Stéphane Cottineau : Mon client avait publié sur son "mur" Facebook une photo du tableau de Gustave Courbet, ou plutôt, une photo qui renvoyait à un lien invitant à regarder un reportage diffusé sur Arte ; il s'agissait donc du médaillon de présentation de ce reportage. Son souhait était de partager un film historique sur l'oeuvre de ce Maître. Le lendemain, son compte était désactivé.

Le problème est que l'on ne dispose d'aucune information sur les raisons de cette censure. Il n'est pas possible de savoir, si cela relève d'une décision "humaine" ou automatique ; cela pourrait aussi être le résultat d'une dénonciation, par l'un des "amis" de mon client, d'une image inappropriée. Mon client a mis en demeure la société Facebook France et a écrit par e-mail à plusieurs reprises, mais demeure toujours sans réponse ; les conditions générales prévoient l'obligation, pour Facebook, de prévenir en cas de désactivation du compte. J'ai, également, envoyé une lettre recommandée, à laquelle il m'a été répondu de m'adresser à la société américaine et de faire un procès aux Etats-Unis. Il ne nous a donc pas été répondu, sur le fond, sur la justification de cette censure.

S'agissant des images pornographiques, de telles images sont interdites sur Facebook, mais nous soutenons qu'il ne s'agit en aucun cas d'une image à caractère pornographique puisqu'il s'agit d'une oeuvre d'art, qui est exposée dans un musée, et qu'il s'agit d'une représentation magnifiée, sublimée, par le talent de l'artiste.

Nous invoquons le respect de la liberté d'expression et du droit à la culture, qui constituent le socle en France de nos valeurs juridiques, et qui sont reconnus dans la Déclaration des droits de l'Homme et du citoyen (art. 11 N° Lexbase : L1358A98), dans la Convention européenne de sauvegarde des droits de l'Homme et des libertés fondamentales (art. 10 N° Lexbase : L4743AQQ), ou encore dans la jurisprudence de la CJUE sur le droit à la culture et le droit de participer à l'échange public des informations culturelles. Tout cela fait partie, dans la hiérarchie des normes, des règles fondamentales, et Facebook, aussi puissant soit-il, ne peut pas remettre en cause tout cela sur le territoire français.

Lexbase : Comment caractérisez-vous le préjudice subi par votre client ?

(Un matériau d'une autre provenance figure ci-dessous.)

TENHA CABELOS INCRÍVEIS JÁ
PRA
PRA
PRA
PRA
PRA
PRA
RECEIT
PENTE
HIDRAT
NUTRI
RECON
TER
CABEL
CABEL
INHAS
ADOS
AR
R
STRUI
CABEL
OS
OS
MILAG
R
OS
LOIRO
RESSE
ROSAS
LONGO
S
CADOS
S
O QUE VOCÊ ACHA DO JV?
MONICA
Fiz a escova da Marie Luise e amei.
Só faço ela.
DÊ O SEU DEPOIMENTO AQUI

Stéphane Cottineau : Il faut savoir que mon client, qui est enseignant, est très féru de culture, et attache une importance particulière à la transmission du savoir, des idées ; il utilisait son compte Facebook pour communiquer et échanger avec ses amis, en particulier sur l'art. Il usait également de son compte pour publier des photos qu'il prenait lui-même, à titre d'artiste amateur.

La désactivation de son compte le prive de tout cela aujourd'hui, ce qui constitue un préjudice pour mon client, d'autant plus que la déconnection s'est produite sans aucune sommation, ni justification. Le préjudice subi par mon client résulte, en outre, de l'attitude d'une censure aveugle et de l'absence méprisante de réponse à ses différents courriers, faisant qu'il s'est senti associé à une personne qui ne serait pas digne de considération ou qui aurait des moeurs ou des pratiques interdites par la loi.

Le préjudice augmente à mesure que le temps passe. Ce que l'on demande principalement, avant la réparation du préjudice (que l'on estime à 20 000 euros), c'est la réactivation de son compte ; le tribunal appréciera, ensuite, le montant à lui allouer d'un point de vue financier.


(1) L'assignation a été délivrée par huissier le 4 octobre 2011 et enrolée au TGI la semaine suivante.